BEGIN

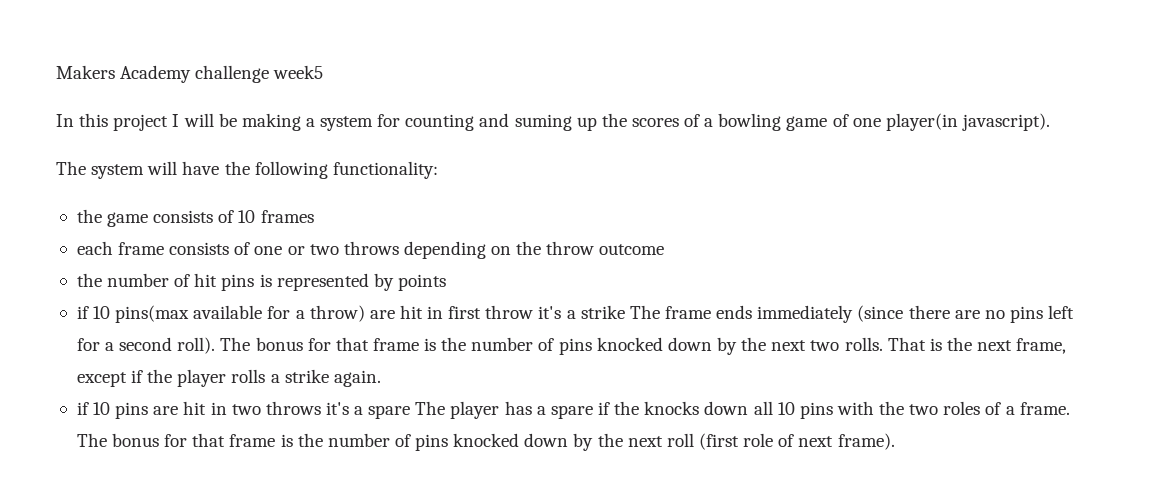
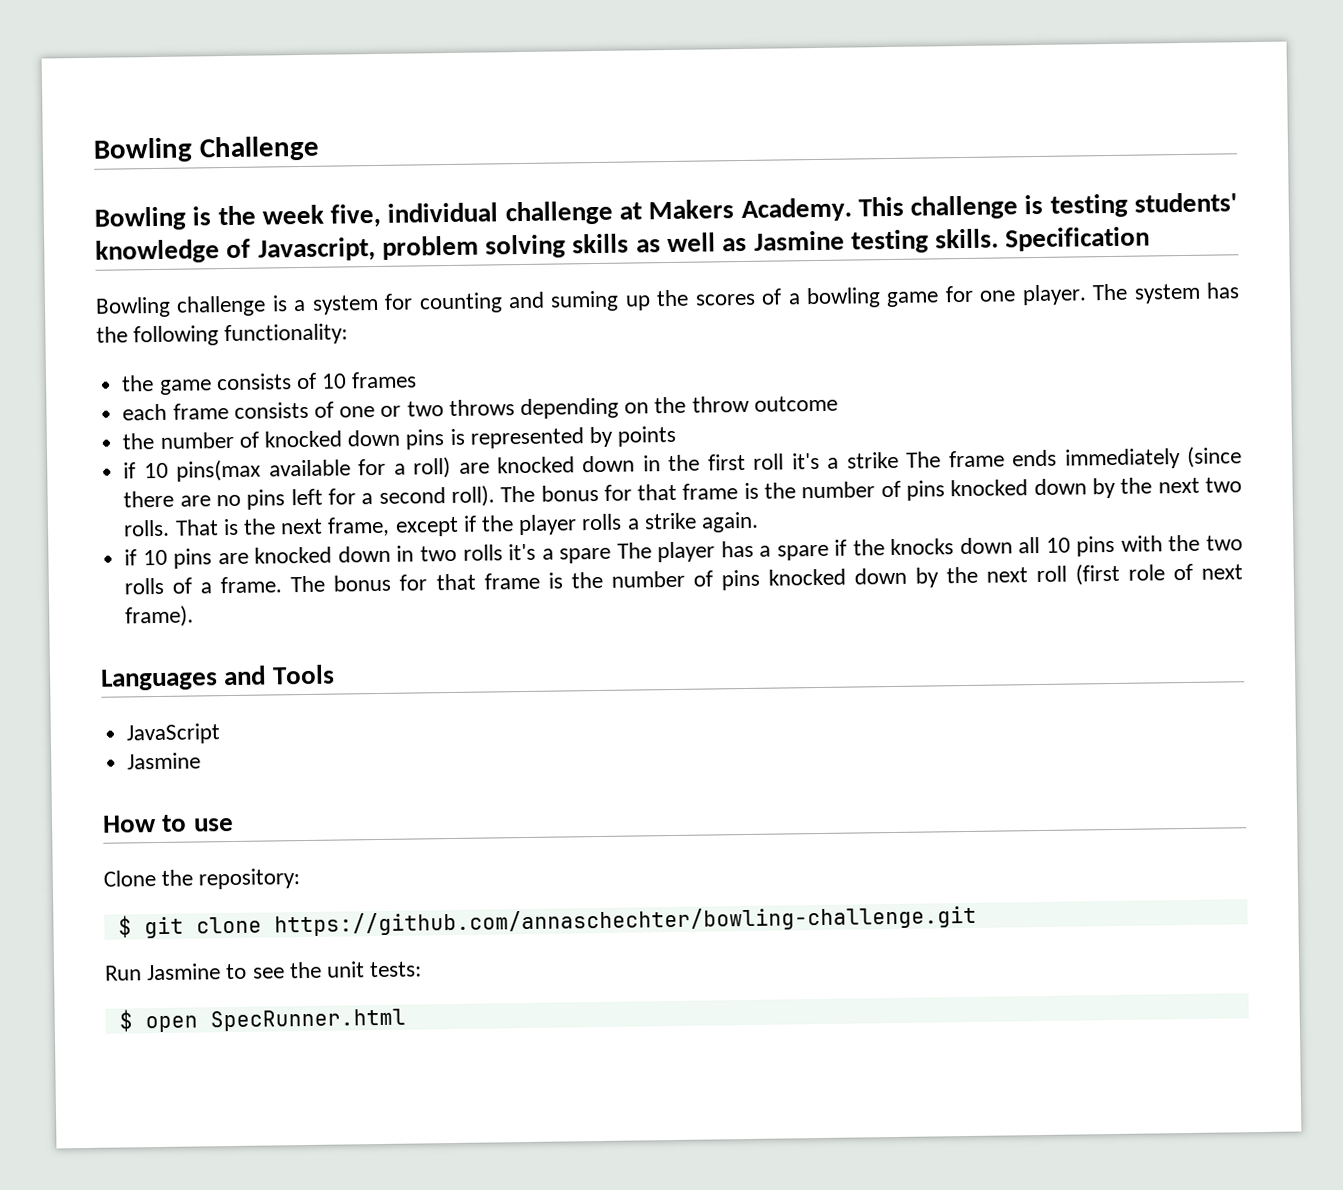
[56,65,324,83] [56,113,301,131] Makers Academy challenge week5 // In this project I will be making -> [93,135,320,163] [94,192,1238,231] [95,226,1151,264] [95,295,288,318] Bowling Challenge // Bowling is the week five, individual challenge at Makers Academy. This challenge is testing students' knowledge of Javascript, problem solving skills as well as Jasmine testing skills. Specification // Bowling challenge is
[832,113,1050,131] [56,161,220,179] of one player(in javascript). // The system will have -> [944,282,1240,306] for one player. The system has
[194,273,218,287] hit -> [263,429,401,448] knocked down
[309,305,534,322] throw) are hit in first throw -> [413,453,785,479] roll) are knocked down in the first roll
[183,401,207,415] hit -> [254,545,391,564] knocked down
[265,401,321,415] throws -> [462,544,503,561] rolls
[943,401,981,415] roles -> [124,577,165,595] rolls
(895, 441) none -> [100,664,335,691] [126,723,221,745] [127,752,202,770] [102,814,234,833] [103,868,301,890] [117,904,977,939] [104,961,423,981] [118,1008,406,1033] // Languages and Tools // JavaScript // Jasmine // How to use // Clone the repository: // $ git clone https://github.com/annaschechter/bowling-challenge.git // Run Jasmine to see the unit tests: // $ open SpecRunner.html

END

Set down the records again verbatim, with no pictures.

[56,65,324,83] [56,113,301,131] Makers Academy challenge week5 // In this project I will be making -> [93,135,320,163] [94,192,1238,231] [95,226,1151,264] [95,295,288,318] Bowling Challenge // Bowling is the week five, individual challenge at Makers Academy. This challenge is testing students' knowledge of Javascript, problem solving skills as well as Jasmine testing skills. Specification // Bowling challenge is
[832,113,1050,131] [56,161,220,179] of one player(in javascript). // The system will have -> [944,282,1240,306] for one player. The system has
[194,273,218,287] hit -> [263,429,401,448] knocked down
[309,305,534,322] throw) are hit in first throw -> [413,453,785,479] roll) are knocked down in the first roll
[183,401,207,415] hit -> [254,545,391,564] knocked down
[265,401,321,415] throws -> [462,544,503,561] rolls
[943,401,981,415] roles -> [124,577,165,595] rolls
(895, 441) none -> [100,664,335,691] [126,723,221,745] [127,752,202,770] [102,814,234,833] [103,868,301,890] [117,904,977,939] [104,961,423,981] [118,1008,406,1033] // Languages and Tools // JavaScript // Jasmine // How to use // Clone the repository: // $ git clone https://github.com/annaschechter/bowling-challenge.git // Run Jasmine to see the unit tests: // $ open SpecRunner.html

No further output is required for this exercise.